The Baltimore-born Smith painted his way through old Mexico, enjoying the shelter of his white umbrella as he sketched village squares and attracted onlookers…Refreshingly absent from Smith’s book is the condescension so common in nineteenth-century travelogues. Smith accepted Mexicans as they were, as equals and potential friends. “Oh! the charm of this semi-tropical Spanish life! The balconies above the patios trellised with flowers; the swinging hammocks; the slow plash of the fountains; the odor of jasmine wet with dew….” I was there, in long-ago Guanajuato, with Smith.

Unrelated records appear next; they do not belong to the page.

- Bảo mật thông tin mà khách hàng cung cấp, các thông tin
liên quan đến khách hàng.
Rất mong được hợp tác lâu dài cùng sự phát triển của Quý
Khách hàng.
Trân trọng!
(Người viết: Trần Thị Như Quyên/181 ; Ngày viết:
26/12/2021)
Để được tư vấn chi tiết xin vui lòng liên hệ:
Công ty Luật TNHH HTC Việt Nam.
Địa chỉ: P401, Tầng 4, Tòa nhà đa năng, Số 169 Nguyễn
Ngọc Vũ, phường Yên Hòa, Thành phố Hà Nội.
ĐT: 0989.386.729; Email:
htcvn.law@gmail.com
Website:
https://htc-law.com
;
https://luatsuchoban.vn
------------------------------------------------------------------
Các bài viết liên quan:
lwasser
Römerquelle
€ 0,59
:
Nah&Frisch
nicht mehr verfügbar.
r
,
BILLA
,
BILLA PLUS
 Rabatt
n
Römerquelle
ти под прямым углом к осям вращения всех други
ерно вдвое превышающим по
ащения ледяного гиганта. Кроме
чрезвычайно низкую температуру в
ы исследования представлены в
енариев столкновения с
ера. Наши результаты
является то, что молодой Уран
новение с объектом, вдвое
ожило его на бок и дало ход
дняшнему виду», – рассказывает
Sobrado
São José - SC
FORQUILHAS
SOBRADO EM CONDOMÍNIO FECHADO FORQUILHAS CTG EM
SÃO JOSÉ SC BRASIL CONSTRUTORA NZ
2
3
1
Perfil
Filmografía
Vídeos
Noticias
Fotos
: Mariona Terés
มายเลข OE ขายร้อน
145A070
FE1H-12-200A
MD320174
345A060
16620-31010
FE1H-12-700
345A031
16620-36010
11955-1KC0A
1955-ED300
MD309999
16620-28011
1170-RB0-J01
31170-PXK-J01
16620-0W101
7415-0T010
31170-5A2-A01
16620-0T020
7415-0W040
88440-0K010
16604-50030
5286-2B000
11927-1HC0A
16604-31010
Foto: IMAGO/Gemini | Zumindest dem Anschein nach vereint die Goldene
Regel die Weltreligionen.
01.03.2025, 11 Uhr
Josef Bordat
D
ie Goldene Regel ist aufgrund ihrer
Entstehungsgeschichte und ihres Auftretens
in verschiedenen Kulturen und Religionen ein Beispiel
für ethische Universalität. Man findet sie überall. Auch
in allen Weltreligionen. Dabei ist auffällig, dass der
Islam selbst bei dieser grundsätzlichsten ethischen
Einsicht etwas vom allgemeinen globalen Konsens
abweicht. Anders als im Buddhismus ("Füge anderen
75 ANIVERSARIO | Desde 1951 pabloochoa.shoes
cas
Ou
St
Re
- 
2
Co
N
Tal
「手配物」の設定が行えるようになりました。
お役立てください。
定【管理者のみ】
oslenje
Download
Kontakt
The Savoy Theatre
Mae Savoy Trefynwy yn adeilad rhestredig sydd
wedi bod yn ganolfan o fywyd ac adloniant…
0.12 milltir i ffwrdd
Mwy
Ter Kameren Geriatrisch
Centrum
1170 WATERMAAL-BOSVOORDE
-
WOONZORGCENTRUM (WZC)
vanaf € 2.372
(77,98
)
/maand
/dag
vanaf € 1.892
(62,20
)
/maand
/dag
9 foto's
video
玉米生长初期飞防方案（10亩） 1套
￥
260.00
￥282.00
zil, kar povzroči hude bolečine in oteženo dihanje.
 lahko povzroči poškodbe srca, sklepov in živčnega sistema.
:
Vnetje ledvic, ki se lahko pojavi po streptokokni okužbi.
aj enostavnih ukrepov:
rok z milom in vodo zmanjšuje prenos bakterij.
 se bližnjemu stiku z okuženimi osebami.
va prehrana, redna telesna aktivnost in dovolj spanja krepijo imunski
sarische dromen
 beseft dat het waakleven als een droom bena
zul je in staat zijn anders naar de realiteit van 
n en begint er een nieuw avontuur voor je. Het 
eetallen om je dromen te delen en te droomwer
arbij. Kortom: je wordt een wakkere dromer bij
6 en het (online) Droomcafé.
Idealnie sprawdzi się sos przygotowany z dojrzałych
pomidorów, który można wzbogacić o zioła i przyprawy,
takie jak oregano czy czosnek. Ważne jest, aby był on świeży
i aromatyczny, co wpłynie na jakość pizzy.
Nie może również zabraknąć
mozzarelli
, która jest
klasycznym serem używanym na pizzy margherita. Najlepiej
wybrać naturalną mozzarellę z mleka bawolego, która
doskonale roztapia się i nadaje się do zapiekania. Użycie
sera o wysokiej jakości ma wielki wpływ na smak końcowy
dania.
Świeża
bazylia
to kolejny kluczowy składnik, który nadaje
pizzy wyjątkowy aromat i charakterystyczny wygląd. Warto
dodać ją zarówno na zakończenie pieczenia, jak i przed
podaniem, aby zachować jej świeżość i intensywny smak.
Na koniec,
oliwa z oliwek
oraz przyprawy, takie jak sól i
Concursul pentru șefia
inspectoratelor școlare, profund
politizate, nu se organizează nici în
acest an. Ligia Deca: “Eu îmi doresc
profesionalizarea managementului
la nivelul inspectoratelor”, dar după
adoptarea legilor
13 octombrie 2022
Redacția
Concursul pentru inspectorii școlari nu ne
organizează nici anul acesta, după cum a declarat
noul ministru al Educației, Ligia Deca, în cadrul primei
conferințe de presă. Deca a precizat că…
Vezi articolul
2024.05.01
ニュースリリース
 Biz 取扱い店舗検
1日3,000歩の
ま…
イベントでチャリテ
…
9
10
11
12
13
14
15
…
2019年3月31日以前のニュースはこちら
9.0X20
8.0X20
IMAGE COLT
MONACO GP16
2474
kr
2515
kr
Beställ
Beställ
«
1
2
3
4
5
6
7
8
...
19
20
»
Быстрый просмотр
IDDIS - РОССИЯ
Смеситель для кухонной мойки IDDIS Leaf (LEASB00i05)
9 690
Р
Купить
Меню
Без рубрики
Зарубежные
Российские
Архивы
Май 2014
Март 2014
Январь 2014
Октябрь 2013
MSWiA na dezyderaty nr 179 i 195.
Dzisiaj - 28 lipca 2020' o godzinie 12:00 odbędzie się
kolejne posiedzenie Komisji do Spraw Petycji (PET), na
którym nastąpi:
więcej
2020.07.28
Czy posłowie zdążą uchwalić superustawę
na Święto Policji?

In this book, there are several literary sketches of Mexico, including snapshots of experiences among the streets and country of Guanajuato, Silao, Querétaro, Zacatécas, Toluca, Morelia, Pátzcuaro, and Tzintzuntzán. Of course by this time, the country had been assimilated by the Spanish Catholics, so the writer’s perceptions are flavored by that.

Smith was also an artist and engineer (his collection includes many sketches), and he built the foundation for the Statue of Liberty.

The first sentence is:

This morning I am wandering about Guanajuato. It is a grotesque, quaint, old mining town, near the line of the Mexican Central Railroad, within a day’s journey of the City of Mexico.

One thing that struck me when reading is that, although written without such detail as travel writer James Michener, I got a scent of his style in this author’s writing.